With the ever-expanding world of dance music in many forms -- house, hip hop, drum 'n' bass, dubstep, electrojam, IDM, etc. -- genre mutation sometimes makes pigeonholing difficult (as it should be).
Among the shows coming up in that general vein: A Rebel Bass Collective thing at the Arcata Theatre Lounge Friday with Heyoka, Siren and Mike D. Dubstep? Probably.
Friday at the Red Fox Serpent Says presents DJ Babu and Rakaa Iriscience from Dilated Peoples, a "conscious hip hop" crew from L.A. plus Kahlee, and locals The Fantastic Fam.
More hip hop Saturday at Mazzotti's: a Diamondback show featuring Mystic, a Grammy-nominated soul singer/rapper plus politically-charged rap by Sabac Red.

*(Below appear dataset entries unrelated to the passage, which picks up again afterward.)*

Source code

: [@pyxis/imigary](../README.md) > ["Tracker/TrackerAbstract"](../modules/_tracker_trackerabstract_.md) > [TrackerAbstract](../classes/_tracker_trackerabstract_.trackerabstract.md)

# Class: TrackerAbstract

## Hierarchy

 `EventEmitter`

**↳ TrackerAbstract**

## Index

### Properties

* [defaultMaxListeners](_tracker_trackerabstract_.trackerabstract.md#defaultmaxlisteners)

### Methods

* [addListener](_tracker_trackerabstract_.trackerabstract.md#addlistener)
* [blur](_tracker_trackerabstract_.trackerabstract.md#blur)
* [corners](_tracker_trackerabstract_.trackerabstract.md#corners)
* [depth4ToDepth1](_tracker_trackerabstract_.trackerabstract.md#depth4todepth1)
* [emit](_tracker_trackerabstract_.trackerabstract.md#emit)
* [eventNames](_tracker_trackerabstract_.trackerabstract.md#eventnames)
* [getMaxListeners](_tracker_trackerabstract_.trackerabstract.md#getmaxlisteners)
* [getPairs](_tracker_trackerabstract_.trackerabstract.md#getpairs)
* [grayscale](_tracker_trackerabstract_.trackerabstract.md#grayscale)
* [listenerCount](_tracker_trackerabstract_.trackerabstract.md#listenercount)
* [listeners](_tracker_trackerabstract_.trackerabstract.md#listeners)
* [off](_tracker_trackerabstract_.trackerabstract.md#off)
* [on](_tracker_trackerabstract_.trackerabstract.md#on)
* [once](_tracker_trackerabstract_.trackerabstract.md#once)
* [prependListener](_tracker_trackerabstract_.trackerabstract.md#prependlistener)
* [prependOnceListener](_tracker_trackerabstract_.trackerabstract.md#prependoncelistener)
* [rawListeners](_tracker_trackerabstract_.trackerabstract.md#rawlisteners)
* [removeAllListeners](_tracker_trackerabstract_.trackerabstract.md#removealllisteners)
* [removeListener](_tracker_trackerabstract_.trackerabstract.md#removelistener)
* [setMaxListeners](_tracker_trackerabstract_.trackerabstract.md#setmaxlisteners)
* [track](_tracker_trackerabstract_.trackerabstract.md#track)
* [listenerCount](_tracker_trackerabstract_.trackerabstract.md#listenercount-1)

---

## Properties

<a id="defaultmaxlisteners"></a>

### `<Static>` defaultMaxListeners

Or you could hear some Christian rap that night at Mantova's Two Street Music where T.O.C. throws down born-again rhymes like "Got the Holy Spirit?"
Back to the bass and electro: Earth Pulse Presents: The Flying Skulls, DJ Touch and Psy Fi Saturday at Red Fox. Then on Wednesday, Feb. 3, Colorado-based DJ/producer Bassnectar brings his "omnitempo maximalism" to the Arcata Theatre Lounge with Emancipator and Danny Corn down from Portland.
Same Wednesday at the Red Fox, funk/soul/AfroBeat band Monophonics is up from the Bay Area. Give a listen at monophonics.bandcamp.com. MastaShredda is spinning or laptopping or whatever beforehand.